* _Your goal_
Quote the line containing "nand (d6, d1, d3);" and all lines that follow it in the listing below, exactly as written.

* _Data listing_

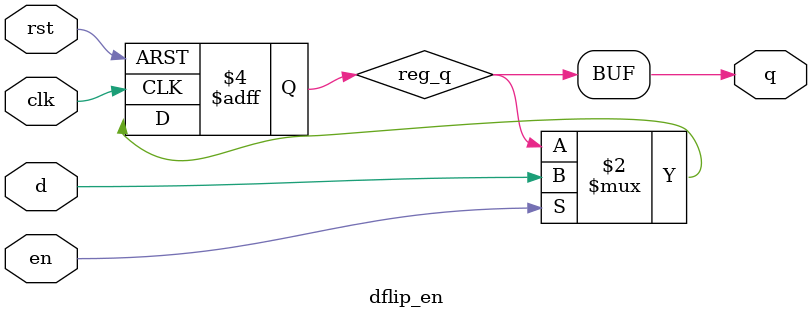
<source format=v>
module dflip_en #(parameter WIDTH = 1 ,
                  parameter INIT_VALUE = {WIDTH{1'b0}}) (
	clk,
	rst,
    en,
    d,
    q
);

input clk;
input rst;
input en;
input [WIDTH - 1: 0] d;
output [WIDTH - 1: 0] q;
reg [WIDTH-1:0] reg_q;

always @(posedge clk or posedge rst) begin
    if(rst) begin
        reg_q <= INIT_VALUE;
    end
    else if(en) begin
        reg_q <= d;
    end
end

assign q = reg_q;

endmodule


</source>
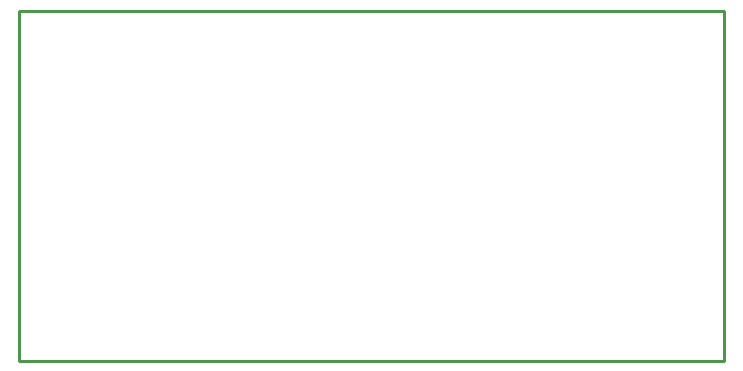
<source format=gko>
G04 EAGLE Gerber RS-274X export*
G75*
%MOMM*%
%FSLAX34Y34*%
%LPD*%
%INBoard Outline*%
%IPPOS*%
%AMOC8*
5,1,8,0,0,1.08239X$1,22.5*%
G01*
%ADD10C,0.000000*%
%ADD11C,0.254000*%


D10*
X0Y0D02*
X596700Y0D01*
X596700Y296420D01*
X0Y296420D01*
X0Y0D01*
D11*
X0Y0D02*
X596700Y0D01*
X596700Y296420D01*
X0Y296420D01*
X0Y0D01*
M02*

</source>
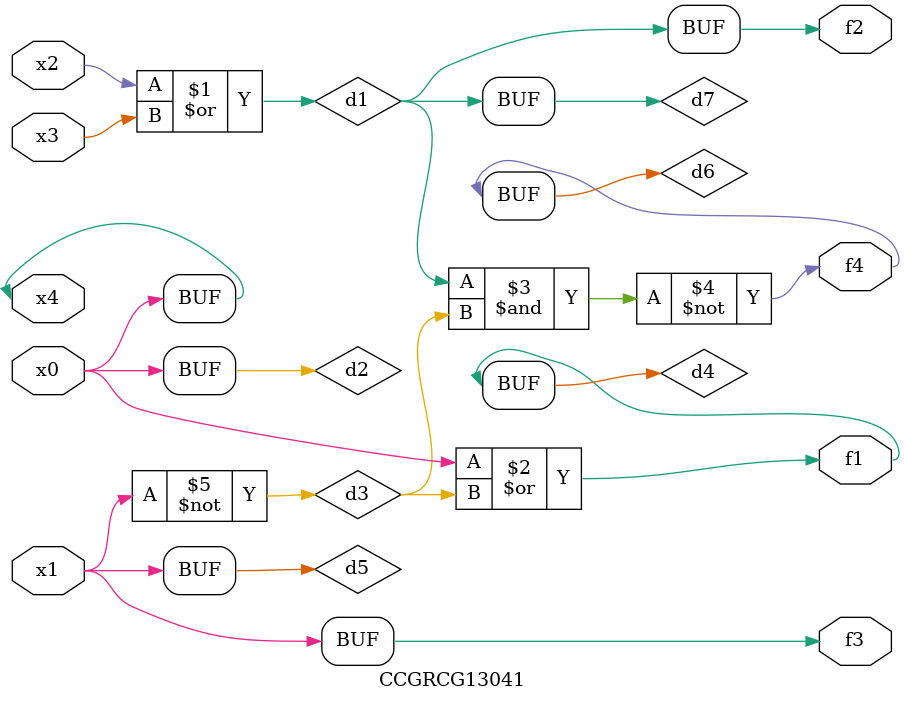
<source format=v>
module CCGRCG13041(
	input x0, x1, x2, x3, x4,
	output f1, f2, f3, f4
);

	wire d1, d2, d3, d4, d5, d6, d7;

	or (d1, x2, x3);
	buf (d2, x0, x4);
	not (d3, x1);
	or (d4, d2, d3);
	not (d5, d3);
	nand (d6, d1, d3);
	or (d7, d1);
	assign f1 = d4;
	assign f2 = d7;
	assign f3 = d5;
	assign f4 = d6;
endmodule

</source>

* _Answer section_
	nand (d6, d1, d3);
	or (d7, d1);
	assign f1 = d4;
	assign f2 = d7;
	assign f3 = d5;
	assign f4 = d6;
endmodule

</source>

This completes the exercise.